What are your favorite moments from “Carpool Karaoke”?
They’re always so funny. The Red Hot Chili Peppers was an episode that James genuinely enjoyed. We were in the middle of this bit where they’re outside having a dance-off and buying fruit from a little street vendor on this random residential street in L.A., and this woman yelled out in distress. We were all still in the car but you could hear this person yelling, and James and the band rushed out to the rescue. Anthony [Kiedis] ended up telling the story, but we didn’t use it in the piece.
And it’s just fun seeing what James comes up with as far as comedy goes with the bits. He just sees the comedy in certain songs in a way I wouldn’t expect. The team I work with on the Apple series has fun coming up with ideas. So we’ll talk about how we had Sia balance eggs. Or we’d say with Ed Sheeran, it would be interesting to go to him like, “We would like you to shove 50 malt balls in your mouth and see how many of them fit.” The context of “Carpool” is bizarre but, once you’ve seen it, you understand it.
It sounds like a particularly fun challenge to get people interested in doing wacky things.
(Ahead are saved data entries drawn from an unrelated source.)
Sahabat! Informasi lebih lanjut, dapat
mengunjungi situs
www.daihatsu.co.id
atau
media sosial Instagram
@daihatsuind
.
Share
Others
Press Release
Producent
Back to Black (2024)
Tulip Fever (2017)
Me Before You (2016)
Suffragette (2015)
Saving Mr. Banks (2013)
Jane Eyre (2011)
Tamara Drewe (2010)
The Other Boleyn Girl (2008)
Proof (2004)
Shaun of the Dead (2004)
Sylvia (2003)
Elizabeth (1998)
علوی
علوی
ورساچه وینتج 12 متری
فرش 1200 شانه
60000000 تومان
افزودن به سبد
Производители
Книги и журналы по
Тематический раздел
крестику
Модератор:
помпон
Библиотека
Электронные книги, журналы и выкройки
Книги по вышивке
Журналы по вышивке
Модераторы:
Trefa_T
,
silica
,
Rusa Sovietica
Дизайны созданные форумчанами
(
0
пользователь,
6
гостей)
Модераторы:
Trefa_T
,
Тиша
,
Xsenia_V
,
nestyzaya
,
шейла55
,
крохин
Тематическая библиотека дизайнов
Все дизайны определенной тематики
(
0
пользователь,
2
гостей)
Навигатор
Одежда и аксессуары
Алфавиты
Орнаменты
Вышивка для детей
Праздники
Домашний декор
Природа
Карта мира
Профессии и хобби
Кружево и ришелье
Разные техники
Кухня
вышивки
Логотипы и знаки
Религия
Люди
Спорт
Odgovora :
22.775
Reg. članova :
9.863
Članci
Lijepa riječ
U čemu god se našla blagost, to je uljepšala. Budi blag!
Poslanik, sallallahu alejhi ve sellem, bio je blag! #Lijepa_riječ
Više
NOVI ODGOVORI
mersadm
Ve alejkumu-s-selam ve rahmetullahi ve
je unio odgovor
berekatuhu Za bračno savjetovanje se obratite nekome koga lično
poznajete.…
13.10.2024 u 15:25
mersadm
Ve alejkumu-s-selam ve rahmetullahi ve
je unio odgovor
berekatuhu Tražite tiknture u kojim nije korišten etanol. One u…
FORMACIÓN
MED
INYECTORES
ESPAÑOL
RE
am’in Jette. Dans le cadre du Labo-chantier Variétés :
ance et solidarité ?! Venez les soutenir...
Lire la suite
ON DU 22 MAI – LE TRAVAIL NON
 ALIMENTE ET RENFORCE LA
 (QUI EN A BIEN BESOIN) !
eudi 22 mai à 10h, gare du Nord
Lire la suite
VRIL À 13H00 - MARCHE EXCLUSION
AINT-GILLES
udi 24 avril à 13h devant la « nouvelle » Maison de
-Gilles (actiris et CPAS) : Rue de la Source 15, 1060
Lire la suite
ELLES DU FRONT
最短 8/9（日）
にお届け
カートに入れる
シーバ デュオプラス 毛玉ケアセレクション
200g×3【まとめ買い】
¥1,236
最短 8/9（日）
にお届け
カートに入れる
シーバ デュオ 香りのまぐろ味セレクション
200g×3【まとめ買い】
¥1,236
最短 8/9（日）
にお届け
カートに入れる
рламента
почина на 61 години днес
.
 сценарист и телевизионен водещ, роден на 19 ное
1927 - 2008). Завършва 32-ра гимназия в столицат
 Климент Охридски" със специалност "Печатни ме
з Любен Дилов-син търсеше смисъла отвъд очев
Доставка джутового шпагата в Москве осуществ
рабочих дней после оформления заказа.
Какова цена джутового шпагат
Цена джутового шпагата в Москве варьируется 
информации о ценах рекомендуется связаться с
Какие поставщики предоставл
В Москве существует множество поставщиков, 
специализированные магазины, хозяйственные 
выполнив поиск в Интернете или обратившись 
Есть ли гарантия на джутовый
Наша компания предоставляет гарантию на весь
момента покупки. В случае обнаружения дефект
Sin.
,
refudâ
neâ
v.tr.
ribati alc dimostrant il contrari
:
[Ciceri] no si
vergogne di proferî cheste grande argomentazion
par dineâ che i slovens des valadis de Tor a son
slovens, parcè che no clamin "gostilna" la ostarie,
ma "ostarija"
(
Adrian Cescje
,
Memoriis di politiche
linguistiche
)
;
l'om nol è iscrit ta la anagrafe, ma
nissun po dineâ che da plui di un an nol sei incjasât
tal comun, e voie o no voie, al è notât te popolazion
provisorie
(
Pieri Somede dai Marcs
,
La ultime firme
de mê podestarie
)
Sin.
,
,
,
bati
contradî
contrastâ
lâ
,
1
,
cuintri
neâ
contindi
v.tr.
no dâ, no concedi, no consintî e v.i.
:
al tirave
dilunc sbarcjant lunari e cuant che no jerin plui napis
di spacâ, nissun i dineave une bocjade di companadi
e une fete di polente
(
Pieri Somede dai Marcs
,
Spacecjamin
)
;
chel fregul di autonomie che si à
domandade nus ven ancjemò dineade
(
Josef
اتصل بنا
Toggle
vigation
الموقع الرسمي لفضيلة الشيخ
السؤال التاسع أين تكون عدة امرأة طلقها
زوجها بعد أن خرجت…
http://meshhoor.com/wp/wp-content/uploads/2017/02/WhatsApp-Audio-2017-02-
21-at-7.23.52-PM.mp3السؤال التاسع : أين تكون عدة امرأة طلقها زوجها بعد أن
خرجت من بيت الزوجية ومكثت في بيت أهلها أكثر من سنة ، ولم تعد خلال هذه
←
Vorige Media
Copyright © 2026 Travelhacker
A lot of my job is communicating and providing context to really silly ideas. I spend a lot of time negotiating those little bits and the cover songs. Honestly, when it comes to that kind of stuff, we just don’t use anything that’s not funny.
My favorite thing is when we show an audience a “Carpool.” I’ll often wait and not watch it because I’d rather watch it with the audience and hear them laugh and enjoy it. It’s the reward for all of the effort that goes into it.